Exercise aim
Can you extract every line of text from each of the records below, reproducing each line word for word?

========================

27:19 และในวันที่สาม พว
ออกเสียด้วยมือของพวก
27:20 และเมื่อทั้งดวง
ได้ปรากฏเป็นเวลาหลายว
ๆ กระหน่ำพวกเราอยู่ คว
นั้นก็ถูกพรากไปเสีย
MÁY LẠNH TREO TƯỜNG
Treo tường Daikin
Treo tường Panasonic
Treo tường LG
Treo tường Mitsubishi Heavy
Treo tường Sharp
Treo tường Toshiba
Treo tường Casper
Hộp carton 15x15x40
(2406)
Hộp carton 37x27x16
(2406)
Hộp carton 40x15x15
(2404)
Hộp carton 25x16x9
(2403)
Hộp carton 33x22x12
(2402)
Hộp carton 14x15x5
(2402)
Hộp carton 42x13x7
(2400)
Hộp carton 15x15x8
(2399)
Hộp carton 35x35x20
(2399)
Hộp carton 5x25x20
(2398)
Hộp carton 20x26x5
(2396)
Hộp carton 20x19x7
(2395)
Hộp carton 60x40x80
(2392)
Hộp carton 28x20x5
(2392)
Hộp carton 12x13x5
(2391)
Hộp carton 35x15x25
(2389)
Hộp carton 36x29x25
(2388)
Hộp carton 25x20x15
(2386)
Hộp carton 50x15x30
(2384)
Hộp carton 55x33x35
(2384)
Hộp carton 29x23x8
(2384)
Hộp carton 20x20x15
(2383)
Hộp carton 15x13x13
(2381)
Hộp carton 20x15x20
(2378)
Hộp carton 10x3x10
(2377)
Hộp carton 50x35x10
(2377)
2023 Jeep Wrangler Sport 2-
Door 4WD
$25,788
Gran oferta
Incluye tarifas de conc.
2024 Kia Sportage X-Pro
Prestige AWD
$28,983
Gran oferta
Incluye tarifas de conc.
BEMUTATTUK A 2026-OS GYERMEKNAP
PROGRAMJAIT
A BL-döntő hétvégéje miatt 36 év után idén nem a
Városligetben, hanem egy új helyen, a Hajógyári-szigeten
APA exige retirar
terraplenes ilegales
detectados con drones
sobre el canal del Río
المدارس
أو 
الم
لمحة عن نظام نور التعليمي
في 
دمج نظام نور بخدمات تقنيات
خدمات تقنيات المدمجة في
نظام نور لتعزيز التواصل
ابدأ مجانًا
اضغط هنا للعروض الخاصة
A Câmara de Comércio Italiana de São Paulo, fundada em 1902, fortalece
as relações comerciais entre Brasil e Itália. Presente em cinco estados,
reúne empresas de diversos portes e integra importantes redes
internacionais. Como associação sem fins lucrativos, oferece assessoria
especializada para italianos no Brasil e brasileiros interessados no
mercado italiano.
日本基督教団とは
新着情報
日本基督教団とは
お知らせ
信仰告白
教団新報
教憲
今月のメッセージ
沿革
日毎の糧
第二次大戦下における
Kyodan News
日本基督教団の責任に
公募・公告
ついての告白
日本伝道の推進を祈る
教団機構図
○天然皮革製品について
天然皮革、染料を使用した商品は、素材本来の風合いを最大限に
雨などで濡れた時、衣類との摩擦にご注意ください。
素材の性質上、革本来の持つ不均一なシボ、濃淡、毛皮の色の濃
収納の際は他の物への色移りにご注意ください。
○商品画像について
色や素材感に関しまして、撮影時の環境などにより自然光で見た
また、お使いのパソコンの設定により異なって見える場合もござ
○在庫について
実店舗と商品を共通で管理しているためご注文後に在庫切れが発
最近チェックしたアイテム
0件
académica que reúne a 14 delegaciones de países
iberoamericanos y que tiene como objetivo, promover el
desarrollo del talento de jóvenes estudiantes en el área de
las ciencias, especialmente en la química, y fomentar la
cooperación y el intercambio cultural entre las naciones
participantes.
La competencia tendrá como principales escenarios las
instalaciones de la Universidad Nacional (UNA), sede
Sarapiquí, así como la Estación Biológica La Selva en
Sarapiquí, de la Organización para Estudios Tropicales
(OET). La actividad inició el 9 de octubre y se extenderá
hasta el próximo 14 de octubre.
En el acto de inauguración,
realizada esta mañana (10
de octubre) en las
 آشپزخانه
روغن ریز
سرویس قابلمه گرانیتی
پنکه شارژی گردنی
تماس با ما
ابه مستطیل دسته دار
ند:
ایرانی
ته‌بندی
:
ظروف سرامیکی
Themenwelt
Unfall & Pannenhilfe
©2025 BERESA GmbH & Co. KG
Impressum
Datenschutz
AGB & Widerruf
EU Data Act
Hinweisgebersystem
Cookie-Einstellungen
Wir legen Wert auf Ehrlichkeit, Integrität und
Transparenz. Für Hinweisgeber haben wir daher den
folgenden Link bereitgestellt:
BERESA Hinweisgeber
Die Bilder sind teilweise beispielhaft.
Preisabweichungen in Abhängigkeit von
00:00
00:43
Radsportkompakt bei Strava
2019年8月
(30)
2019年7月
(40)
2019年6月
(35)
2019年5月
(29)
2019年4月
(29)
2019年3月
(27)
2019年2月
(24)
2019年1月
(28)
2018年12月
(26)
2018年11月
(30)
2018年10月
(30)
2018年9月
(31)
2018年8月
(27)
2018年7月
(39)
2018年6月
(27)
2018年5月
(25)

========================

Expected answer
27:19 และในวันที่สาม พว
ออกเสียด้วยมือของพวก
27:20 และเมื่อทั้งดวง
ได้ปรากฏเป็นเวลาหลายว
ๆ กระหน่ำพวกเราอยู่ คว
นั้นก็ถูกพรากไปเสีย
MÁY LẠNH TREO TƯỜNG
Treo tường Daikin
Treo tường Panasonic
Treo tường LG
Treo tường Mitsubishi Heavy
Treo tường Sharp
Treo tường Toshiba
Treo tường Casper
Hộp carton 15x15x40
(2406)
Hộp carton 37x27x16
(2406)
Hộp carton 40x15x15
(2404)
Hộp carton 25x16x9
(2403)
Hộp carton 33x22x12
(2402)
Hộp carton 14x15x5
(2402)
Hộp carton 42x13x7
(2400)
Hộp carton 15x15x8
(2399)
Hộp carton 35x35x20
(2399)
Hộp carton 5x25x20
(2398)
Hộp carton 20x26x5
(2396)
Hộp carton 20x19x7
(2395)
Hộp carton 60x40x80
(2392)
Hộp carton 28x20x5
(2392)
Hộp carton 12x13x5
(2391)
Hộp carton 35x15x25
(2389)
Hộp carton 36x29x25
(2388)
Hộp carton 25x20x15
(2386)
Hộp carton 50x15x30
(2384)
Hộp carton 55x33x35
(2384)
Hộp carton 29x23x8
(2384)
Hộp carton 20x20x15
(2383)
Hộp carton 15x13x13
(2381)
Hộp carton 20x15x20
(2378)
Hộp carton 10x3x10
(2377)
Hộp carton 50x35x10
(2377)
2023 Jeep Wrangler Sport 2-
Door 4WD
$25,788
Gran oferta
Incluye tarifas de conc.
2024 Kia Sportage X-Pro
Prestige AWD
$28,983
Gran oferta
Incluye tarifas de conc.
BEMUTATTUK A 2026-OS GYERMEKNAP
PROGRAMJAIT
A BL-döntő hétvégéje miatt 36 év után idén nem a
Városligetben, hanem egy új helyen, a Hajógyári-szigeten
APA exige retirar
terraplenes ilegales
detectados con drones
sobre el canal del Río
المدارس
أو 
الم
لمحة عن نظام نور التعليمي
في 
دمج نظام نور بخدمات تقنيات
خدمات تقنيات المدمجة في
نظام نور لتعزيز التواصل
ابدأ مجانًا
اضغط هنا للعروض الخاصة
A Câmara de Comércio Italiana de São Paulo, fundada em 1902, fortalece
as relações comerciais entre Brasil e Itália. Presente em cinco estados,
reúne empresas de diversos portes e integra importantes redes
internacionais. Como associação sem fins lucrativos, oferece assessoria
especializada para italianos no Brasil e brasileiros interessados no
mercado italiano.
日本基督教団とは
新着情報
日本基督教団とは
お知らせ
信仰告白
教団新報
教憲
今月のメッセージ
沿革
日毎の糧
第二次大戦下における
Kyodan News
日本基督教団の責任に
公募・公告
ついての告白
日本伝道の推進を祈る
教団機構図
○天然皮革製品について
天然皮革、染料を使用した商品は、素材本来の風合いを最大限に
雨などで濡れた時、衣類との摩擦にご注意ください。
素材の性質上、革本来の持つ不均一なシボ、濃淡、毛皮の色の濃
収納の際は他の物への色移りにご注意ください。
○商品画像について
色や素材感に関しまして、撮影時の環境などにより自然光で見た
また、お使いのパソコンの設定により異なって見える場合もござ
○在庫について
実店舗と商品を共通で管理しているためご注文後に在庫切れが発
最近チェックしたアイテム
0件
académica que reúne a 14 delegaciones de países
iberoamericanos y que tiene como objetivo, promover el
desarrollo del talento de jóvenes estudiantes en el área de
las ciencias, especialmente en la química, y fomentar la
cooperación y el intercambio cultural entre las naciones
participantes.
La competencia tendrá como principales escenarios las
instalaciones de la Universidad Nacional (UNA), sede
Sarapiquí, así como la Estación Biológica La Selva en
Sarapiquí, de la Organización para Estudios Tropicales
(OET). La actividad inició el 9 de octubre y se extenderá
hasta el próximo 14 de octubre.
En el acto de inauguración,
realizada esta mañana (10
de octubre) en las
 آشپزخانه
روغن ریز
سرویس قابلمه گرانیتی
پنکه شارژی گردنی
تماس با ما
ابه مستطیل دسته دار
ند:
ایرانی
ته‌بندی
:
ظروف سرامیکی
Themenwelt
Unfall & Pannenhilfe
©2025 BERESA GmbH & Co. KG
Impressum
Datenschutz
AGB & Widerruf
EU Data Act
Hinweisgebersystem
Cookie-Einstellungen
Wir legen Wert auf Ehrlichkeit, Integrität und
Transparenz. Für Hinweisgeber haben wir daher den
folgenden Link bereitgestellt:
BERESA Hinweisgeber
Die Bilder sind teilweise beispielhaft.
Preisabweichungen in Abhängigkeit von
00:00
00:43
Radsportkompakt bei Strava
2019年8月
(30)
2019年7月
(40)
2019年6月
(35)
2019年5月
(29)
2019年4月
(29)
2019年3月
(27)
2019年2月
(24)
2019年1月
(28)
2018年12月
(26)
2018年11月
(30)
2018年10月
(30)
2018年9月
(31)
2018年8月
(27)
2018年7月
(39)
2018年6月
(27)
2018年5月
(25)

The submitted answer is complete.